Stoichiometry is the heart of balancing and calculating quantities in chemical reactions. It helps determine how much of each reactant is needed to form the products in a balanced chemical equation. In the case of the thermite reaction, stoichiometry tells us how the quantities of iron(III) oxide and aluminum relate to the desired amount of iron being produced. By understanding the molar ratios given in the balanced equation, we can determine the proportions of reactants needed. For example, in this reaction, 1 mole of iron(III) oxide reacts with 2 moles of aluminum to produce 2 moles of iron. This crucial relationship allows us to convert moles needed into actual masses.

Molar Mass

Molar mass is a foundational concept that connects the mass of a substance to the number of moles. It is essential for converting between grams and moles, as demonstrated in step-by-step chemical problem-solving. Molar mass is expressed in grams per mole (g/mol) and is critical for calculating how much of each element or compound is involved in a reaction. For example, in our exercise, the molar mass of iron (Fe) is 55.85 g/mol. This information is used to convert the mass of iron needed for the reaction (15.0 g) into moles. Knowing the molar masses of iron(III) oxide (159.69 g/mol), aluminum (26.98 g/mol), and aluminum oxide (101.96 g/mol) allows us to find out how much of each reactant is required, and the expected product yield.

Chemical Equation

A chemical equation symbolizes a chemical reaction clearly and concisely. It shows how reactants transform into products, indicating the proportions in which the substances unite or break apart. In the thermite reaction equation \( \mathrm{Fe}_{2} \mathrm{O}_{3}(s) + 2 \mathrm{Al}(s) \longrightarrow 2 \mathrm{Fe}(l) + \mathrm{Al}_{2} \mathrm{O}_{3}(s) \), the arrow signifies the direction of the reaction from reactants to products. It is essential for the equation to be balanced, meaning the same number of atoms of each element on both sides of the equation, to faithfully represent the conservation of mass. With this balance, we can apply stoichiometry accurately.

Reactants

Reactants are the starting materials in a chemical reaction, found on the left side of a chemical equation. They undergo chemical changes during the reaction to form new substances. In the thermite reaction, the reactants are iron(III) oxide \( (\mathrm{Fe}_{2}\mathrm{O}_{3} ) \) and aluminum \( (\mathrm{Al}) \). Each plays a pivotal role in the progression of the reaction.

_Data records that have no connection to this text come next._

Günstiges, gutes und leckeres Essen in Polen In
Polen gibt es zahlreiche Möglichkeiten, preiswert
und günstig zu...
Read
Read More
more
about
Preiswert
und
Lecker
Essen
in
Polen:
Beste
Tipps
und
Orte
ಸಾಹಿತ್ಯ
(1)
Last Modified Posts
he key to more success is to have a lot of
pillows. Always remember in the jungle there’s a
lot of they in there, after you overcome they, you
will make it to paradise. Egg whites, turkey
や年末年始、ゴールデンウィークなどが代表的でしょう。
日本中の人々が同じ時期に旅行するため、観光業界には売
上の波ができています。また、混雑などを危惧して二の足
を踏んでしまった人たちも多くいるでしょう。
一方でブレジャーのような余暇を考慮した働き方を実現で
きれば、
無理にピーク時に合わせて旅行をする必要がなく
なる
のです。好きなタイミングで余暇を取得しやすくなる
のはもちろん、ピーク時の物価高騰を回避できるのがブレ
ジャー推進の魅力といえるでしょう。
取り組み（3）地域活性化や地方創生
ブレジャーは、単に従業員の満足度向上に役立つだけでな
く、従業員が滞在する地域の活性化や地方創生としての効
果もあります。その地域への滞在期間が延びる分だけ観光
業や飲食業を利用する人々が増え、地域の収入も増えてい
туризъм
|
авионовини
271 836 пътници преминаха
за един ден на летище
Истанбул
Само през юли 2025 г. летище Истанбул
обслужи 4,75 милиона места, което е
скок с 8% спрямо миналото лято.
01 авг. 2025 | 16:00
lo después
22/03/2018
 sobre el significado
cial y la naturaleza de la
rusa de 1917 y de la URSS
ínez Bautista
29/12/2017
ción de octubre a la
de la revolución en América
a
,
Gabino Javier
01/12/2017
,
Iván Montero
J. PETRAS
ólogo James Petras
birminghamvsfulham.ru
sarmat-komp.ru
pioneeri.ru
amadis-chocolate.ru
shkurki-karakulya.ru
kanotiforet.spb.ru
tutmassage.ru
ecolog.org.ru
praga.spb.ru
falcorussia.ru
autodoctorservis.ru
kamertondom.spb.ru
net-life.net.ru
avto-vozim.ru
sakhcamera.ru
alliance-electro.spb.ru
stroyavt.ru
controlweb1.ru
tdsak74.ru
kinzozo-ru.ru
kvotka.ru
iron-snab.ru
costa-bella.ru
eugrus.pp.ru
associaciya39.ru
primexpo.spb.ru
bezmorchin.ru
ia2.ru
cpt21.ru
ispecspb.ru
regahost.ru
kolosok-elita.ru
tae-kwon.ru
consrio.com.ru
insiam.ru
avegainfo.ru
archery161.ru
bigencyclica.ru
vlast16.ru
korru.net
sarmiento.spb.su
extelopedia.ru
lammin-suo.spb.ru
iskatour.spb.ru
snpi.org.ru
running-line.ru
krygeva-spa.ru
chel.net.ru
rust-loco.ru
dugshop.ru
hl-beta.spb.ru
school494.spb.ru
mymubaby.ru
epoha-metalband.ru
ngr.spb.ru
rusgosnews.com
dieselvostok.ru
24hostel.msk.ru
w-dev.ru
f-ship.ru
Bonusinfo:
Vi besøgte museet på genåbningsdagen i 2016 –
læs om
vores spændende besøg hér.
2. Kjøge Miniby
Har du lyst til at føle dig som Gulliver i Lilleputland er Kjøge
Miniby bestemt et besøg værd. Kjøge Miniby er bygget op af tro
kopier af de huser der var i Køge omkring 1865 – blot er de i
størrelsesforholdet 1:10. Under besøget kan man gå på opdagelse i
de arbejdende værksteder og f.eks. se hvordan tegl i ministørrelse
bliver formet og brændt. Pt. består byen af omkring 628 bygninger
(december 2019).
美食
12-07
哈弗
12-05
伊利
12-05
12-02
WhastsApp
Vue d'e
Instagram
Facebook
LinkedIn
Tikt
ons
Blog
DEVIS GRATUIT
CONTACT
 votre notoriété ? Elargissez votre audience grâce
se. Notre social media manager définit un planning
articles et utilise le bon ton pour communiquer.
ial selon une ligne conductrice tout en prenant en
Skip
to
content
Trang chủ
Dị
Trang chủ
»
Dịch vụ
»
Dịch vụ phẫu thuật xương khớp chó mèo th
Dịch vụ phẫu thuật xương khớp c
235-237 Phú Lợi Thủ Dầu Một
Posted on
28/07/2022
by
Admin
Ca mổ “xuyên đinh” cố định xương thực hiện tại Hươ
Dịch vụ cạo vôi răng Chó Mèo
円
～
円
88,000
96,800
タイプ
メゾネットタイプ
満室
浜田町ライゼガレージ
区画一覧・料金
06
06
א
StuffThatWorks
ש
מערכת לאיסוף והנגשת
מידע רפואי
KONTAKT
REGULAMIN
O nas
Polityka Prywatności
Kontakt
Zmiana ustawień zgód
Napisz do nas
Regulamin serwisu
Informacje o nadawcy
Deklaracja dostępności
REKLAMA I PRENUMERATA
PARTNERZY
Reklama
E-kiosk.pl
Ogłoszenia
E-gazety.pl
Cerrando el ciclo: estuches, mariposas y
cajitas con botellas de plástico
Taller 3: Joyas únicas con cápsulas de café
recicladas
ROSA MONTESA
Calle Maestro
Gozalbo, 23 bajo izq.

Understanding the needs of the reactants—like their molar amounts and mass—is vital for predicting how much of each is necessary to yield a desired amount of product. For instance, to produce 15.0 g of iron, specific masses of \( \mathrm{Fe}_{2}\mathrm{O}_{3} \) and \( \mathrm{Al} \) need to be accurately calculated and used.

Products

Products are the outcome of a chemical reaction, appearing on the right side of a chemical equation. They are the new substances formed when reactants undergo chemical change. In the provided thermite reaction, the products are molten iron \( (\mathrm{Fe}) \) and aluminum oxide \( (\mathrm{Al}_{2}\mathrm{O}_{3}) \). Knowing the desired amount of product—in this case, 15.0 g of iron—helps determine how much of the reactants need to be used. Additionally, result predictions for by-products like aluminum oxide involve stoichiometric calculations using molar masses, enabling comprehensive understanding and planning of reaction outputs.